For context, the Obama administration wants to make the tax cuts permanent for most people but let them expire for families with annual incomes above $250,000 – about two percent of households.
Republicans want to make the tax cuts permanent for everybody. Republican analysts argue that higher rates at the top would discourage investment and have a big impact on small business owners, most of whom report their business profits on their individual tax returns.
But Macroeconomic Advisers estimates that growth would slow only two-tenths of a percentage point next year, from 4.2 to 4.0 percent. Unemployment would be barely affected next year, but would remain a bit above 8 percent at the end of the year. Unemployment in 2012 would be 7.4 percent if the high-end tax cuts expire and 7.2 percent if they remain in place.
The firm didn’t spell out the underlying dynamics of its modeling. But other analysts have argued that extending tax cuts on the wealthy would have fairly little impact on growth because higher-income people are less likely to spend their extra money than people lower down the ladder. On top of that, only a small share of small business owners are in the top tax brackets.

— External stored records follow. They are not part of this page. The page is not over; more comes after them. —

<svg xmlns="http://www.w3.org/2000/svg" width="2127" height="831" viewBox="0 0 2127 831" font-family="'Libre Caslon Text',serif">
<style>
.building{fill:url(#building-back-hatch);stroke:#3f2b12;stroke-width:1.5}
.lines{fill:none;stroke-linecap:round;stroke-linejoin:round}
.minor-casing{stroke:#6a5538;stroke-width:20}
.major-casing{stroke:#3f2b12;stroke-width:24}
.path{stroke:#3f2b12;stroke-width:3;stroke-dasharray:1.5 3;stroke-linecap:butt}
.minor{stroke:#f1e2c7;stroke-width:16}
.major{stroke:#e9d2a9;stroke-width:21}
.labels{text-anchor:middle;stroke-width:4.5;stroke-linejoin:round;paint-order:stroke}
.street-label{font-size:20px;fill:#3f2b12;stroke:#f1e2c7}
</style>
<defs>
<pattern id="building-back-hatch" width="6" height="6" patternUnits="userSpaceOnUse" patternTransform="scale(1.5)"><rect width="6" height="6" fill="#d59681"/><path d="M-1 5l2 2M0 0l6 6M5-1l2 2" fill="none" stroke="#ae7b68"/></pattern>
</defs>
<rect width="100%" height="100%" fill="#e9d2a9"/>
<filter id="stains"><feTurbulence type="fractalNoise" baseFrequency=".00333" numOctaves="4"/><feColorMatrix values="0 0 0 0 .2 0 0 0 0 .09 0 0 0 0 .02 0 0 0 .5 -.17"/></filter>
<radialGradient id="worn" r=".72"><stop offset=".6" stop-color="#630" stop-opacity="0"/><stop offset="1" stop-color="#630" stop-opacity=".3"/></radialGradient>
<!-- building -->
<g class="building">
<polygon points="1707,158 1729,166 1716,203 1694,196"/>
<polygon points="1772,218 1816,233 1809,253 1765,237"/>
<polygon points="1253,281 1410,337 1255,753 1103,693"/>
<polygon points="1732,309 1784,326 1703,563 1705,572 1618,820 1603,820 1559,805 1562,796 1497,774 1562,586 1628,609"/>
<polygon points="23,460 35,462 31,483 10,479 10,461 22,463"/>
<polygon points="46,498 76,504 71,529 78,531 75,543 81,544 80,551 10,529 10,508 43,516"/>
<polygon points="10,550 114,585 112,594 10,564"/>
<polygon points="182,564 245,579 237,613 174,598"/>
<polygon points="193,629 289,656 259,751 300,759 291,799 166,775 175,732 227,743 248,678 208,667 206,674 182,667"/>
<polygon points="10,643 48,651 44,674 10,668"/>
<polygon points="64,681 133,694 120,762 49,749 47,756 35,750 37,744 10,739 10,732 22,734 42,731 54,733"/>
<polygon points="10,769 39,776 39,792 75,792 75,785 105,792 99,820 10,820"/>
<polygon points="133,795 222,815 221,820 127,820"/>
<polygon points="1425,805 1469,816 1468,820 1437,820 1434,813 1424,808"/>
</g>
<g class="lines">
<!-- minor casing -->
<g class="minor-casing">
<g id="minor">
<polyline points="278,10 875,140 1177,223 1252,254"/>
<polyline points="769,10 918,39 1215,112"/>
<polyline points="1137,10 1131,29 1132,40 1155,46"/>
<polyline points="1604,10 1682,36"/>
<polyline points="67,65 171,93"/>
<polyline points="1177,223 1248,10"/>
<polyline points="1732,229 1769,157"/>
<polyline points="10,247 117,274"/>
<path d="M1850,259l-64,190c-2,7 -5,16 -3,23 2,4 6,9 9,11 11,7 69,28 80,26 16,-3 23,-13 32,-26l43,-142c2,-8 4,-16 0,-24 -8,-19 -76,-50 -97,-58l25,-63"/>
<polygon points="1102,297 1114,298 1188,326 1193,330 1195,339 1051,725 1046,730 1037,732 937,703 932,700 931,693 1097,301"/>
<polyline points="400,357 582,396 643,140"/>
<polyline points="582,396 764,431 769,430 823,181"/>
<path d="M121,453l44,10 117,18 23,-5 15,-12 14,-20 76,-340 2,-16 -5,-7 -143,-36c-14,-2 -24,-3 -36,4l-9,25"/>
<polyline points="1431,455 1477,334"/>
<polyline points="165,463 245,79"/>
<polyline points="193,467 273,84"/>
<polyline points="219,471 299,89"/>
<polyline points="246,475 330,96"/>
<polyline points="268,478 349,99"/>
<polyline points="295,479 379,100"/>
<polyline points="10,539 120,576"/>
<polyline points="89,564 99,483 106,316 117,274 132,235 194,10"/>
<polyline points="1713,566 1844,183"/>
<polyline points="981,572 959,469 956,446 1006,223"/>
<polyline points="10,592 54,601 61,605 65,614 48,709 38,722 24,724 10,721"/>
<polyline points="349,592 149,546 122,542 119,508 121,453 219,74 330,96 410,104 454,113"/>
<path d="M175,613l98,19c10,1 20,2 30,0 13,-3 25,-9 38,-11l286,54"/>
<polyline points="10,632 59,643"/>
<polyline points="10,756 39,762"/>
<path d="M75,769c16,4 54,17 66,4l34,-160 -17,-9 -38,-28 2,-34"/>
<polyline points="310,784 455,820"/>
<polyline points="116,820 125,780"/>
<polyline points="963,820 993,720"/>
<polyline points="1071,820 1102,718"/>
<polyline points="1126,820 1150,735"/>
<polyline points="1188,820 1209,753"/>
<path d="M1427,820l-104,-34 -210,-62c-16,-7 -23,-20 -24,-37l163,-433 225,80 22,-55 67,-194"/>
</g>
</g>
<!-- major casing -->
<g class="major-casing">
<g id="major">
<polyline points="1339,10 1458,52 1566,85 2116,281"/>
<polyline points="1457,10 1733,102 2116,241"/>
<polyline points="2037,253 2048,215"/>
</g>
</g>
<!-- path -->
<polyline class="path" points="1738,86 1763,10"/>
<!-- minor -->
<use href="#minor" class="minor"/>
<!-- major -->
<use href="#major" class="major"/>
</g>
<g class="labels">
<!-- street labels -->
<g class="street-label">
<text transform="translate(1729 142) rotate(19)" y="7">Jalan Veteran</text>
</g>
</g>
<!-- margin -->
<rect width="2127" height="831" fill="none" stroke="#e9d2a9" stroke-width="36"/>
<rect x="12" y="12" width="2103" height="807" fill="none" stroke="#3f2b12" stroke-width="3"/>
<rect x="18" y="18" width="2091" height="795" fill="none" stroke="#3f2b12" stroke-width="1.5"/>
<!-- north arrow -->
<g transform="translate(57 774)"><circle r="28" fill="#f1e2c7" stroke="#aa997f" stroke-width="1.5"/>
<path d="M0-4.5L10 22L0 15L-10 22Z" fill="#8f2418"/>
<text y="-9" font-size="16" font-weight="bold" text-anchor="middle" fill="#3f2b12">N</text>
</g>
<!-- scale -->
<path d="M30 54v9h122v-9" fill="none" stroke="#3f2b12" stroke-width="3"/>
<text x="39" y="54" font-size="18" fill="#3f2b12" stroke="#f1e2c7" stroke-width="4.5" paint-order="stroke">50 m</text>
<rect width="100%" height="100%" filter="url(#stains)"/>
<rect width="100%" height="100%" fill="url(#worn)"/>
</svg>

Not surprisingly, MA estimates letting all the tax cuts expire on schedule at the end of 2010 would impose a hefty drag on growth and job creation next year.

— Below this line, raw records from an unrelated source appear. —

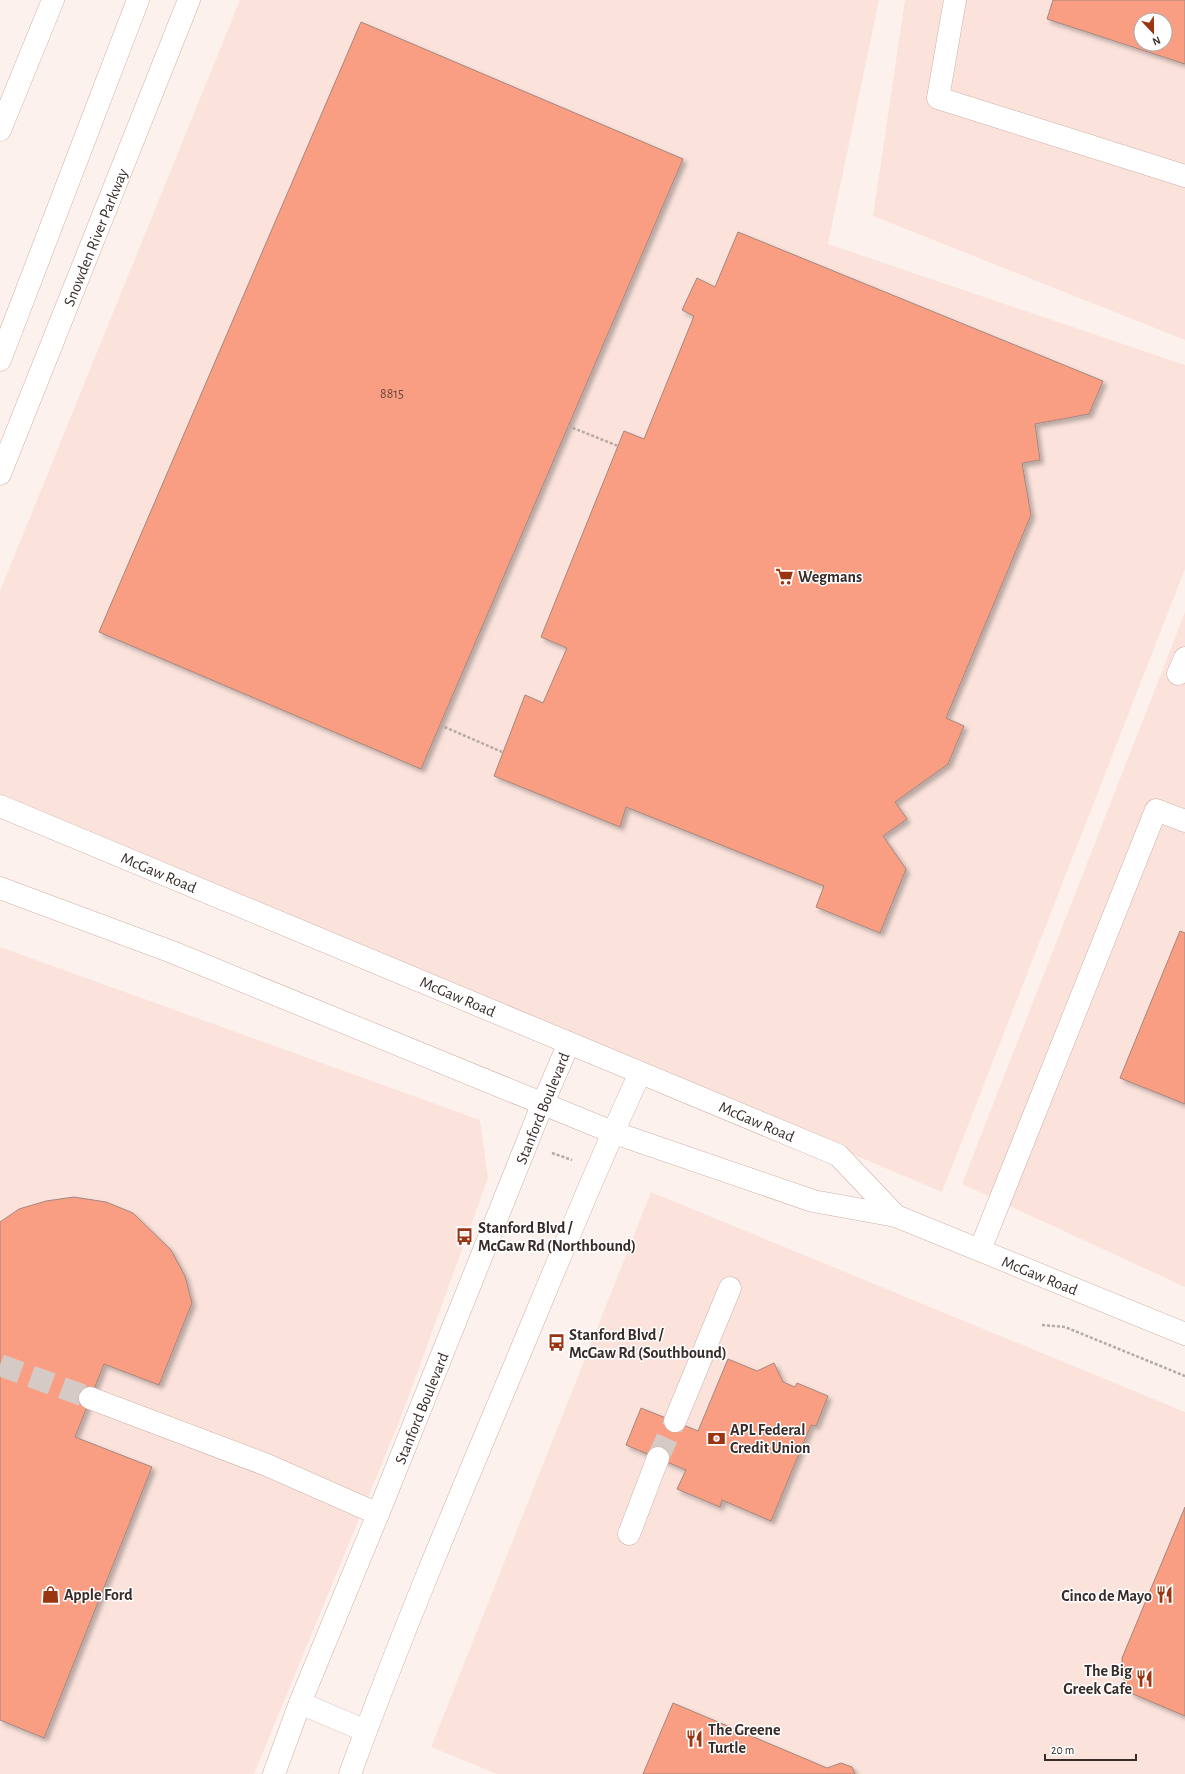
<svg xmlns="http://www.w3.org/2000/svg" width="1185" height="1774" font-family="'Alegreya Sans',sans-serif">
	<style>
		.built { fill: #fbe3dc; fill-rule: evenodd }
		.building { fill: #f99e83; stroke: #a3877e; fill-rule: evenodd; filter: url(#shadow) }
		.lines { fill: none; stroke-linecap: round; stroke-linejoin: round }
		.minor-tunnel { stroke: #d6cac6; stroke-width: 22; stroke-dasharray: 22 11; stroke-linecap: butt }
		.minor-casing { stroke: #cdb0a7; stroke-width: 23 }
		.major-casing { stroke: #cdb0a7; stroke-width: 23 }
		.path { stroke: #b5a9a6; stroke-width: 2.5; stroke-dasharray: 3 2; stroke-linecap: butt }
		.minor { stroke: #fff; stroke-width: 22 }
		.major { stroke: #fff; stroke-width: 22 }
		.labels { text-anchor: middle; stroke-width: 3; stroke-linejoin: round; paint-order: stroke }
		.number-label { font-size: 14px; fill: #684840 }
		.street-label { font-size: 16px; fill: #382c29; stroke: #fff }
		.poi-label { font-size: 16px; font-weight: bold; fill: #382c29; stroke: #fff; text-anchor: start }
	</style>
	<defs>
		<filter id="shadow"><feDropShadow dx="3.5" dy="3.5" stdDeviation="2" flood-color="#0004"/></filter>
	</defs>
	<rect width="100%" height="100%" fill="#fdf1ed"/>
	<g class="built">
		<path d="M 240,0 L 879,0 L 828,244 L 1185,365 L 1185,569 L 942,1192 L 0,794 L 0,591 Z"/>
		<path d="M 905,0 L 1185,0 L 1185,340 L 873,216 ZM 1141,20 L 1165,20 L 1165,44 L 1141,44 Z"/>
		<path d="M 1185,612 L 1185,1287 L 962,1184 Z"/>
		<path d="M 0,947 L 480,1120 L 488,1178 L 401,1417 L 254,1774 L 0,1774 Z"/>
		<path d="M 651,1192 L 1185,1412 L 1185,1774 L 497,1774 L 431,1747 Z"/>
	</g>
	<g class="building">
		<path d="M 1053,0 L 1185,0 L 1185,64 L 1047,19 ZM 1141,20 L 1165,20 L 1165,44 L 1141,44 Z"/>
		<path d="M 361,22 L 683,159 L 421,769 L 99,632 Z"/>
		<path d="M 738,232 L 1103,381 L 1089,414 L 1035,424 L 1040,460 L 1022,463 L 1031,515 L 946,718 L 964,726 L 948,764 L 895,802 L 907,819 L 883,836 L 906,869 L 880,933 L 816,907 L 824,886 L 626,807 L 620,827 L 494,776 L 525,695 L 543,703 L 567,648 L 541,637 L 624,431 L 644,439 L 694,316 L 682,310 L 697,278 L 715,287 Z"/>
		<path d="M 1180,931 L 1185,933 L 1185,1104 L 1120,1078 Z"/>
		<path d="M 74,1197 L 106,1202 L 133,1213 L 171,1250 L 185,1276 L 192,1303 L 159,1385 L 104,1364 L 75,1437 L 152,1467 L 44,1738 L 0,1720 L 0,1222 L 19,1209 L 46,1201 Z"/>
		<path d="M 728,1359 L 757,1371 L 774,1363 L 783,1382 L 795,1387 L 797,1383 L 828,1396 L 816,1426 L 811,1425 L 771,1521 L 722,1500 L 720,1507 L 677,1489 L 686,1470 L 626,1445 L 641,1408 L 698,1431 Z"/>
		<path d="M 1185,1507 L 1185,1716 L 1133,1694 L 1125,1683 L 1122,1671 L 1122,1658 Z"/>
		<path d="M 673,1703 L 827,1768 L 841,1763 L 852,1767 L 855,1774 L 643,1774 Z"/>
	</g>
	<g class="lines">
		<g class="minor-tunnel">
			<path d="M 0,1365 L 90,1398"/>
			<path d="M 658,1458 L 675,1421"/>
		</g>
		<defs>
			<g id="minor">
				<path d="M 955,0 L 938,98 L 1185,176"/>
				<path d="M 1178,674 L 1185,658"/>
				<path d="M 0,806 L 838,1155 L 896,1216"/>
				<path d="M 0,888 L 172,952 L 612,1132 L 813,1201 L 896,1216 L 1185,1334"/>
				<path d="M 980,1250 L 1156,810 L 1185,821"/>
				<path d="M 90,1398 L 267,1465 L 378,1514"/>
				<path d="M 675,1421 L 730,1288"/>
				<path d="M 629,1534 L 658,1458"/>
				<path d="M 300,1703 L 366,1731"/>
				<path d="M 274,1774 L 300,1703 L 378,1514 L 543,1103 L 569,1043"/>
				<path d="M 350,1774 C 400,1637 457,1502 514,1367 C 555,1269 595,1170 640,1073"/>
			</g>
			<g id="major">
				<path d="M 0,130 L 53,0"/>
				<path d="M 0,360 L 138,0"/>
				<path d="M 0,474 L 189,0"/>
			</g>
		</defs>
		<use href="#minor" class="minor-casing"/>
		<use href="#major" class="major-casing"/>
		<g class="path">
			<path d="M 568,426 L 618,446"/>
			<path d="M 440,725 L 502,752"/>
			<path d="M 552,1153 L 572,1160"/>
			<path d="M 1042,1325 L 1065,1327 L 1185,1376"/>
		</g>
		<use href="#minor" class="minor"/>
		<use href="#major" class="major"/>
	</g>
	<defs>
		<symbol id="supermarket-bare" viewBox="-9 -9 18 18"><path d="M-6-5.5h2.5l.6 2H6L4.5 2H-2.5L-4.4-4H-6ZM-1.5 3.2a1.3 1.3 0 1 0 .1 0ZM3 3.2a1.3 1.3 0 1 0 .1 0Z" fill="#9b3511" stroke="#fff" stroke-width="2.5" paint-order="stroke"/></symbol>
		<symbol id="bus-bare" viewBox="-9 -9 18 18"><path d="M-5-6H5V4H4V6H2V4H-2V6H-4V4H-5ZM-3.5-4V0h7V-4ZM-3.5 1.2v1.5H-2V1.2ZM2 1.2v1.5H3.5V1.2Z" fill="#9b3511" stroke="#fff" stroke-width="2.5" paint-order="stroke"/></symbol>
		<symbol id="bank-bare" viewBox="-9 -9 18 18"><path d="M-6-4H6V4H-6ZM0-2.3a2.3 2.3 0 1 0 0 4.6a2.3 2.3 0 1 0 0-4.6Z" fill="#9b3511" stroke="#fff" stroke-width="2.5" paint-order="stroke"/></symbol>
		<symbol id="shop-bare" viewBox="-9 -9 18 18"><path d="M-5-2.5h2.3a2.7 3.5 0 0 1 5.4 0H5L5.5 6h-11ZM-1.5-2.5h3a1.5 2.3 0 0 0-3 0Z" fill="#9b3511" stroke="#fff" stroke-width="2.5" paint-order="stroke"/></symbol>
		<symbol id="restaurant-bare" viewBox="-9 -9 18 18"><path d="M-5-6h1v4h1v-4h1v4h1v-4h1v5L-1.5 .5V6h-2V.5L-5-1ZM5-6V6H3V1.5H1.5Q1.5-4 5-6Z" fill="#9b3511" stroke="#fff" stroke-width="2.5" paint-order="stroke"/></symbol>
	</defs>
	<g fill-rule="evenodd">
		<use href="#supermarket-bare" x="772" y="564" width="25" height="25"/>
		<use href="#bus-bare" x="452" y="1224" width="25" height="25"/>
		<use href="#bus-bare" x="544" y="1330" width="25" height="25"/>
		<use href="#bank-bare" x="704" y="1426" width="25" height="25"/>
		<use href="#shop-bare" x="38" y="1582" width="25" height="25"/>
		<use href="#restaurant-bare" x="1152" y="1582" width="25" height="25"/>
		<use href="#restaurant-bare" x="1132" y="1666" width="25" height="25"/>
		<use href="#restaurant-bare" x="682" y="1726" width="25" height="25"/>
	</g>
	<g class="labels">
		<g class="number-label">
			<text x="392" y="398">8815</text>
		</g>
		<g class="street-label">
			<text transform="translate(95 237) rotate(-68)" y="6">Snowden River Parkway</text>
			<text transform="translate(159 872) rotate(23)" y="6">McGaw Road</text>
			<text transform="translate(458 996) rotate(23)" y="6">McGaw Road</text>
			<text transform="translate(542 1108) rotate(-68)" y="6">Stanford Boulevard</text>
			<text transform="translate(757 1121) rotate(23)" y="6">McGaw Road</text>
			<text transform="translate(1040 1275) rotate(22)" y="6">McGaw Road</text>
			<text transform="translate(421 1408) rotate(-68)" y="6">Stanford Boulevard</text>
		</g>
		<g class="poi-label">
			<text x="798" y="582">Wegmans</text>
			<text x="478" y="1233">Stanford Blvd /<tspan x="478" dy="18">McGaw Rd (Northbound)</tspan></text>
			<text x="569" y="1340">Stanford Blvd /<tspan x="569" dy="18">McGaw Rd (Southbound)</tspan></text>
			<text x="730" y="1435">APL Federal<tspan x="730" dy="18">Credit Union</tspan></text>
			<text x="64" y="1600">Apple Ford</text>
			<text x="1152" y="1601" text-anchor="end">Cinco de Mayo</text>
			<text x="1132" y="1676" text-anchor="end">The Big<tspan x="1132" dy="18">Greek Cafe</tspan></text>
			<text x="708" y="1735">The Greene<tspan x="708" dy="18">Turtle</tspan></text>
		</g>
	</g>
	<g transform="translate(1153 32) rotate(158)"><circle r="19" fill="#ffffff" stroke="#afaba9"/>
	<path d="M0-3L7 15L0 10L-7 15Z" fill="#9b3511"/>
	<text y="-6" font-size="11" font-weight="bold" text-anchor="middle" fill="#382c29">N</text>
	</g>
	<path d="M1045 1754v6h91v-6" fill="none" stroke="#382c29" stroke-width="2"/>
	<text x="1051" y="1754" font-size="12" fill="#382c29" stroke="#ffffff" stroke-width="3" paint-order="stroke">20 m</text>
</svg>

The firm estimates that growth in would slow from 4.2 percent to 3.3 percent in 2011 and that unemployment would still be just below 8 percent by the end of 2012. But even there, the impact of the Bush tax cuts becomes smaller and more mixed as time goes on. The difference in growth narrows sharply in 2012. And if the all the tax cuts were made permanent, according to MA, inflation and interest rates would climb higher than if they were allowed to sunset.